Les entreprises composant l’unité économique et sociale COPALIS, dite U.E.S. COPALIS, à savoir :
COPALIS Industrie, S.A.S immatriculée au RCS de Boulogne sur Mer sous le n°803 283 480, code NAF : 1020 Z, dont le siège social est situé à LE PORTEL au 220 rue du Petit Port ;
SCOGAL, S.A. coopérative à conseil d’administration immatriculée au RCS de Boulogne sur Mer sous le n°616 020 285, code NAF : 4638 A, dont le siège social est situé à LE PORTEL au 220 rue du Petit Port.
Les sociétés de l’U.E.S. étant représentées par XXX dûment habilité en qualité de Président de ces deux sociétés,
D’une part,
Et :
L’union locale des syndicats CGT du Boulonnais
Représentée par XXX, délégué syndical désigné par l’organisation syndicale ;
D’autre part.
Il a été convenu ce qui suit :
PRÉAMBULE
Le présent avenant porte sur la révision partielle de l’accord d’entreprise sur les astreintes signé le 18/06/2018, en vigueur en date du 01/09/2018.

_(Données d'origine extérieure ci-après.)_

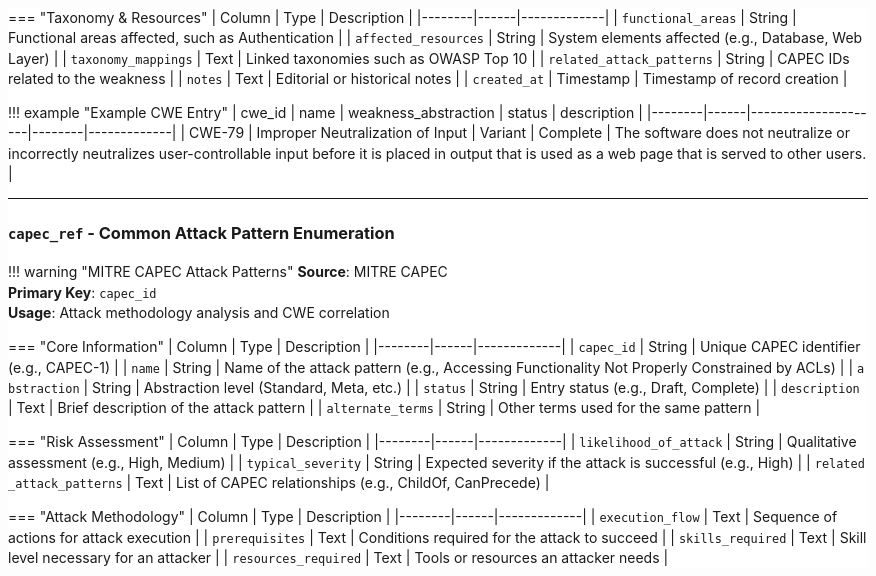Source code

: === "Taxonomy & Resources"
    | Column | Type | Description |
    |--------|------|-------------|
    | `functional_areas` | String | Functional areas affected, such as Authentication |
    | `affected_resources` | String | System elements affected (e.g., Database, Web Layer) |
    | `taxonomy_mappings` | Text | Linked taxonomies such as OWASP Top 10 |
    | `related_attack_patterns` | String | CAPEC IDs related to the weakness |
    | `notes` | Text | Editorial or historical notes |
    | `created_at` | Timestamp | Timestamp of record creation |

!!! example "Example CWE Entry"
    | cwe_id | name | weakness_abstraction | status | description |
    |--------|------|---------------------|--------|-------------|
    | CWE-79 | Improper Neutralization of Input | Variant | Complete | The software does not neutralize or incorrectly neutralizes user-controllable input before it is placed in output that is used as a web page that is served to other users. |

---

### `capec_ref` - Common Attack Pattern Enumeration

!!! warning "MITRE CAPEC Attack Patterns"
    **Source**: MITRE CAPEC  
    **Primary Key**: `capec_id`  
    **Usage**: Attack methodology analysis and CWE correlation

=== "Core Information"
    | Column | Type | Description |
    |--------|------|-------------|
    | `capec_id` | String | Unique CAPEC identifier (e.g., CAPEC-1) |
    | `name` | String | Name of the attack pattern (e.g., Accessing Functionality Not Properly Constrained by ACLs) |
    | `abstraction` | String | Abstraction level (Standard, Meta, etc.) |
    | `status` | String | Entry status (e.g., Draft, Complete) |
    | `description` | Text | Brief description of the attack pattern |
    | `alternate_terms` | String | Other terms used for the same pattern |

=== "Risk Assessment"
    | Column | Type | Description |
    |--------|------|-------------|
    | `likelihood_of_attack` | String | Qualitative assessment (e.g., High, Medium) |
    | `typical_severity` | String | Expected severity if the attack is successful (e.g., High) |
    | `related_attack_patterns` | Text | List of CAPEC relationships (e.g., ChildOf, CanPrecede) |

=== "Attack Methodology"
    | Column | Type | Description |
    |--------|------|-------------|
    | `execution_flow` | Text | Sequence of actions for attack execution |
    | `prerequisites` | Text | Conditions required for the attack to succeed |
    | `skills_required` | Text | Skill level necessary for an attacker |
    | `resources_required` | Text | Tools or resources an attacker needs |
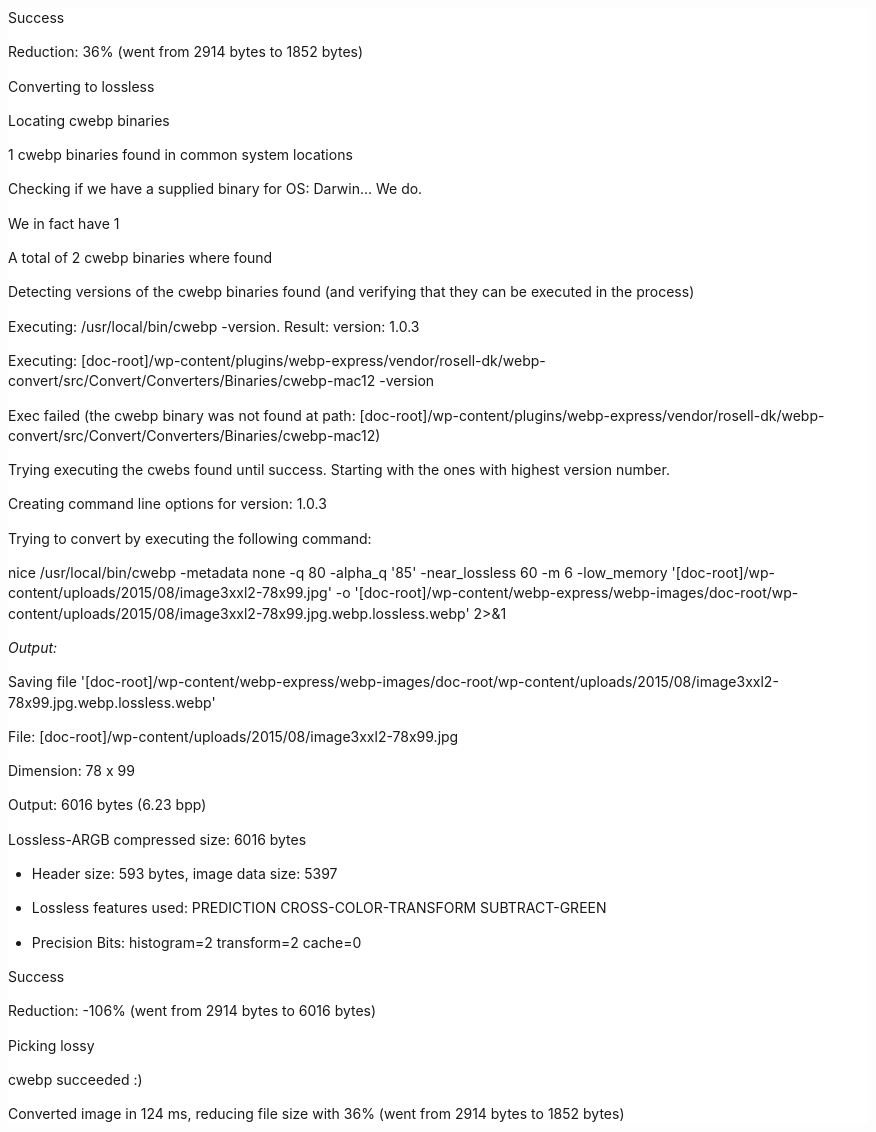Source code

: Success

Reduction: 36% (went from 2914 bytes to 1852 bytes)


Converting to lossless

Locating cwebp binaries

1 cwebp binaries found in common system locations

Checking if we have a supplied binary for OS: Darwin... We do.

We in fact have 1

A total of 2 cwebp binaries where found

Detecting versions of the cwebp binaries found (and verifying that they can be executed in the process)

Executing: /usr/local/bin/cwebp -version. Result: version: 1.0.3

Executing: [doc-root]/wp-content/plugins/webp-express/vendor/rosell-dk/webp-convert/src/Convert/Converters/Binaries/cwebp-mac12 -version

Exec failed (the cwebp binary was not found at path: [doc-root]/wp-content/plugins/webp-express/vendor/rosell-dk/webp-convert/src/Convert/Converters/Binaries/cwebp-mac12)

Trying executing the cwebs found until success. Starting with the ones with highest version number.

Creating command line options for version: 1.0.3

Trying to convert by executing the following command:

nice /usr/local/bin/cwebp -metadata none -q 80 -alpha_q '85' -near_lossless 60 -m 6 -low_memory '[doc-root]/wp-content/uploads/2015/08/image3xxl2-78x99.jpg' -o '[doc-root]/wp-content/webp-express/webp-images/doc-root/wp-content/uploads/2015/08/image3xxl2-78x99.jpg.webp.lossless.webp' 2>&1


*Output:* 

Saving file '[doc-root]/wp-content/webp-express/webp-images/doc-root/wp-content/uploads/2015/08/image3xxl2-78x99.jpg.webp.lossless.webp'

File:      [doc-root]/wp-content/uploads/2015/08/image3xxl2-78x99.jpg

Dimension: 78 x 99

Output:    6016 bytes (6.23 bpp)

Lossless-ARGB compressed size: 6016 bytes

  * Header size: 593 bytes, image data size: 5397

  * Lossless features used: PREDICTION CROSS-COLOR-TRANSFORM SUBTRACT-GREEN

  * Precision Bits: histogram=2 transform=2 cache=0


Success

Reduction: -106% (went from 2914 bytes to 6016 bytes)


Picking lossy

cwebp succeeded :)


Converted image in 124 ms, reducing file size with 36% (went from 2914 bytes to 1852 bytes)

Les modifications apportées portent révision à l’Article IX. Et l’Article XIII. Ces modifications remplacement celles prévues dans l’accord initial.
La conclusion de l’avenant a été précédée par la consultation du CSE en date du 20/03/2025.
Les autres dispositions de l’accord initial continues à s’appliquer de plein droit.
Article I – INDEMNISATION DE LA PÉRIODE D’ASTREINTE
Le temps pendant lequel le salarié est tenu de rester disponible en vue d’une intervention au service de l’entreprise n’est pas pris en compte dans le temps de travail effectif.
Lors des périodes d’astreintes, le salarié perçoit une indemnité calculée selon la durée de la période.
« Astreinte de semaine » : 150 €, soit 30 € par jour ;
« Astreinte de Week-end » : 100 €, soit 50 € pour le samedi et 50 € pour le dimanche.
Une astreinte tombant un jour férié en semaine est assimilée à une astreinte de week-end et rémunérée comme telle.
Article II– ENTREE EN VIGUEUR
Le présent avenant entre en vigueur en date du 1er avril 2025.
Article II– DURÉE DE L’ACCORD L'accord initial et l’avenant sont valables pour une durée indéterminée.
Ces négociations pourront conduire à une révision de l’accord en cours, selon les modalités prévues à l’article XIV ci-dessous, ou à la conclusion d’un nouvel accord.
Article III – RÉVISION
Chaque partie signataire ou adhérente peut demander la révision de tout ou partie du présent accord, selon les modalités suivantes :
Toute demande de révision devra être adressée par lettre recommandée avec accusé de réception à chacune des autres parties signataires ou adhérentes et comporter, outre l’indication des dispositions de la révision demandée, des propositions de remplacement ;
Au plus tard dans un délai de 3 mois suivant la réception de cette lettre, les parties ci-dessus désignées devront ouvrir une négociation en vue de la rédaction d’un nouveau texte.
Les dispositions de l’accord dont la révision est demandée resteront en vigueur jusqu'à la conclusion d’un nouvel accord ou, à défaut, seront maintenues pour la durée de l’accord restant à courir.
Les dispositions de l’avenant portant révision, se substitueront de plein droit à celles de l’accord qu’elles modifient et sont opposables à la société et aux salariés par l’accord, à la date qui en aura été expressément convenue, ou à défaut le jour suivant son dépôt.
Article XV – NOTIFICATION, DÉPÔT, PRISE D’EFFET ET PUBLICITÉ
La Direction notifiera le présent avenant, dès sa signature, à l’ensemble des organisations syndicales représentatives.
A l’issue du délai d’opposition, le présent accord sera déposé par voie dématérialisée sur le site https://www.teleaccords.travail-emploi.gouv.fr/PortailTeleprocedures/# .
Un exemplaire du présent avenant sera également déposé au secrétariat-greffe du Conseil de Prud’hommes de Boulogne sur mer.
Fait à le Portel, le 20 mars 2025. En trois exemplaires.